Regex pattern_replace

Hi friend, I have a problem. I don’t understand why it works like this?

#My filter pattern
'my_pattern_replace' => [
"type" => "pattern_replace",
"pattern" => "([0-9.,-]+)\s?(car\b|cars\b|cars\w+)",
"replacement" => "$1car"


#test against :

i have 2 cars and 2cars

#String replacement result analyze:

Hello and welcome to the forums!

Your example uses a pattern_replace, which is a token filter. It operates on individual tokens in the text, rather than on the string as a whole.
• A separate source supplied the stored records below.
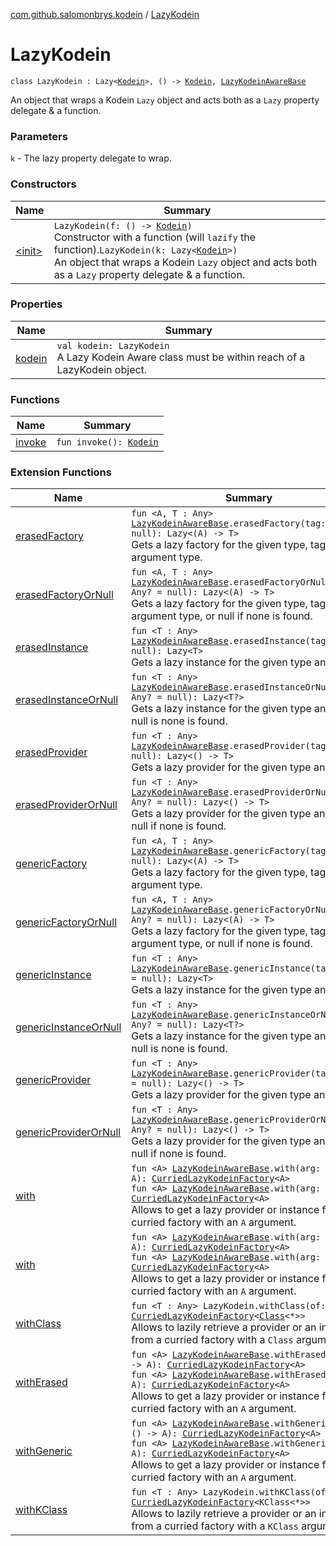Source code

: [com.github.salomonbrys.kodein](../index.md) / [LazyKodein](.)

# LazyKodein

`class LazyKodein : Lazy<`[`Kodein`](../-kodein/index.md)`>, () -> `[`Kodein`](../-kodein/index.md)`, `[`LazyKodeinAwareBase`](../-lazy-kodein-aware-base/index.md)

An object that wraps a Kodein `Lazy` object and acts both as a `Lazy` property delegate &amp; a function.

### Parameters

`k` - The lazy property delegate to wrap.

### Constructors

| Name | Summary |
|---|---|
| [&lt;init&gt;](-init-.md) | `LazyKodein(f: () -> `[`Kodein`](../-kodein/index.md)`)`<br>Constructor with a function (will `lazify` the function).`LazyKodein(k: Lazy<`[`Kodein`](../-kodein/index.md)`>)`<br>An object that wraps a Kodein `Lazy` object and acts both as a `Lazy` property delegate &amp; a function. |

### Properties

| Name | Summary |
|---|---|
| [kodein](kodein.md) | `val kodein: LazyKodein`<br>A Lazy Kodein Aware class must be within reach of a LazyKodein object. |

### Functions

| Name | Summary |
|---|---|
| [invoke](invoke.md) | `fun invoke(): `[`Kodein`](../-kodein/index.md) |

### Extension Functions

| Name | Summary |
|---|---|
| [erasedFactory](../erased-factory.md) | `fun <A, T : Any> `[`LazyKodeinAwareBase`](../-lazy-kodein-aware-base/index.md)`.erasedFactory(tag: Any? = null): Lazy<(A) -> T>`<br>Gets a lazy factory for the given type, tag and argument type. |
| [erasedFactoryOrNull](../erased-factory-or-null.md) | `fun <A, T : Any> `[`LazyKodeinAwareBase`](../-lazy-kodein-aware-base/index.md)`.erasedFactoryOrNull(tag: Any? = null): Lazy<(A) -> T>`<br>Gets a lazy factory for the given type, tag and argument type, or null if none is found. |
| [erasedInstance](../erased-instance.md) | `fun <T : Any> `[`LazyKodeinAwareBase`](../-lazy-kodein-aware-base/index.md)`.erasedInstance(tag: Any? = null): Lazy<T>`<br>Gets a lazy instance for the given type and tag. |
| [erasedInstanceOrNull](../erased-instance-or-null.md) | `fun <T : Any> `[`LazyKodeinAwareBase`](../-lazy-kodein-aware-base/index.md)`.erasedInstanceOrNull(tag: Any? = null): Lazy<T?>`<br>Gets a lazy instance for the given type and tag, or null is none is found. |
| [erasedProvider](../erased-provider.md) | `fun <T : Any> `[`LazyKodeinAwareBase`](../-lazy-kodein-aware-base/index.md)`.erasedProvider(tag: Any? = null): Lazy<() -> T>`<br>Gets a lazy provider for the given type and tag. |
| [erasedProviderOrNull](../erased-provider-or-null.md) | `fun <T : Any> `[`LazyKodeinAwareBase`](../-lazy-kodein-aware-base/index.md)`.erasedProviderOrNull(tag: Any? = null): Lazy<() -> T>`<br>Gets a lazy provider for the given type and tag, or null if none is found. |
| [genericFactory](../generic-factory.md) | `fun <A, T : Any> `[`LazyKodeinAwareBase`](../-lazy-kodein-aware-base/index.md)`.genericFactory(tag: Any? = null): Lazy<(A) -> T>`<br>Gets a lazy factory for the given type, tag and argument type. |
| [genericFactoryOrNull](../generic-factory-or-null.md) | `fun <A, T : Any> `[`LazyKodeinAwareBase`](../-lazy-kodein-aware-base/index.md)`.genericFactoryOrNull(tag: Any? = null): Lazy<(A) -> T>`<br>Gets a lazy factory for the given type, tag and argument type, or null if none is found. |
| [genericInstance](../generic-instance.md) | `fun <T : Any> `[`LazyKodeinAwareBase`](../-lazy-kodein-aware-base/index.md)`.genericInstance(tag: Any? = null): Lazy<T>`<br>Gets a lazy instance for the given type and tag. |
| [genericInstanceOrNull](../generic-instance-or-null.md) | `fun <T : Any> `[`LazyKodeinAwareBase`](../-lazy-kodein-aware-base/index.md)`.genericInstanceOrNull(tag: Any? = null): Lazy<T?>`<br>Gets a lazy instance for the given type and tag, or null is none is found. |
| [genericProvider](../generic-provider.md) | `fun <T : Any> `[`LazyKodeinAwareBase`](../-lazy-kodein-aware-base/index.md)`.genericProvider(tag: Any? = null): Lazy<() -> T>`<br>Gets a lazy provider for the given type and tag. |
| [genericProviderOrNull](../generic-provider-or-null.md) | `fun <T : Any> `[`LazyKodeinAwareBase`](../-lazy-kodein-aware-base/index.md)`.genericProviderOrNull(tag: Any? = null): Lazy<() -> T>`<br>Gets a lazy provider for the given type and tag, or null if none is found. |
| [with](../with.md) | `fun <A> `[`LazyKodeinAwareBase`](../-lazy-kodein-aware-base/index.md)`.with(arg: () -> A): `[`CurriedLazyKodeinFactory`](../-curried-lazy-kodein-factory/index.md)`<A>`<br>`fun <A> `[`LazyKodeinAwareBase`](../-lazy-kodein-aware-base/index.md)`.with(arg: A): `[`CurriedLazyKodeinFactory`](../-curried-lazy-kodein-factory/index.md)`<A>`<br>Allows to get a lazy provider or instance from a curried factory with an `A` argument. |
| [with](../../com.github.salomonbrys.kodein.erased/with.md) | `fun <A> `[`LazyKodeinAwareBase`](../-lazy-kodein-aware-base/index.md)`.with(arg: () -> A): `[`CurriedLazyKodeinFactory`](../-curried-lazy-kodein-factory/index.md)`<A>`<br>`fun <A> `[`LazyKodeinAwareBase`](../-lazy-kodein-aware-base/index.md)`.with(arg: A): `[`CurriedLazyKodeinFactory`](../-curried-lazy-kodein-factory/index.md)`<A>`<br>Allows to get a lazy provider or instance from a curried factory with an `A` argument. |
| [withClass](../with-class.md) | `fun <T : Any> LazyKodein.withClass(of: T): `[`CurriedLazyKodeinFactory`](../-curried-lazy-kodein-factory/index.md)`<`[`Class`](http://docs.oracle.com/javase/6/docs/api/java/lang/Class.html)`<*>>`<br>Allows to lazily retrieve a provider or an instance from a curried factory with a `Class` argument. |
| [withErased](../with-erased.md) | `fun <A> `[`LazyKodeinAwareBase`](../-lazy-kodein-aware-base/index.md)`.withErased(arg: () -> A): `[`CurriedLazyKodeinFactory`](../-curried-lazy-kodein-factory/index.md)`<A>`<br>`fun <A> `[`LazyKodeinAwareBase`](../-lazy-kodein-aware-base/index.md)`.withErased(arg: A): `[`CurriedLazyKodeinFactory`](../-curried-lazy-kodein-factory/index.md)`<A>`<br>Allows to get a lazy provider or instance from a curried factory with an `A` argument. |
| [withGeneric](../with-generic.md) | `fun <A> `[`LazyKodeinAwareBase`](../-lazy-kodein-aware-base/index.md)`.withGeneric(arg: () -> A): `[`CurriedLazyKodeinFactory`](../-curried-lazy-kodein-factory/index.md)`<A>`<br>`fun <A> `[`LazyKodeinAwareBase`](../-lazy-kodein-aware-base/index.md)`.withGeneric(arg: A): `[`CurriedLazyKodeinFactory`](../-curried-lazy-kodein-factory/index.md)`<A>`<br>Allows to get a lazy provider or instance from a curried factory with an `A` argument. |
| [withKClass](../with-k-class.md) | `fun <T : Any> LazyKodein.withKClass(of: T): `[`CurriedLazyKodeinFactory`](../-curried-lazy-kodein-factory/index.md)`<KClass<*>>`<br>Allows to lazily retrieve a provider or an instance from a curried factory with a `KClass` argument. |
By the time the string i have 2 cars and 2cars gets to the filter, it's been transformed into a stream of tokens: ['i', 'have', '2', 'cars', 'and', '2cars']. The regex gets applied to each of those tokens, and 2 and cars don't match on their own, but the 2cars token does.

If you wanted 2 cars to be its own token, that's something that would be controlled by a "tokenizer" rather than a "token filter." For more details, see anatomy of an analyzer.


I found this

it's work

but I had another problem, the snowball is used after char_filter so my regular expression does not always work. Are there any solutions?

There is a lot that you can do with custom analyzers, but I'm not sure if I understand your use case fully. What is the problem you are trying to solve with this regular expression?


This topic was automatically closed 28 days after the last reply. New replies are no longer allowed.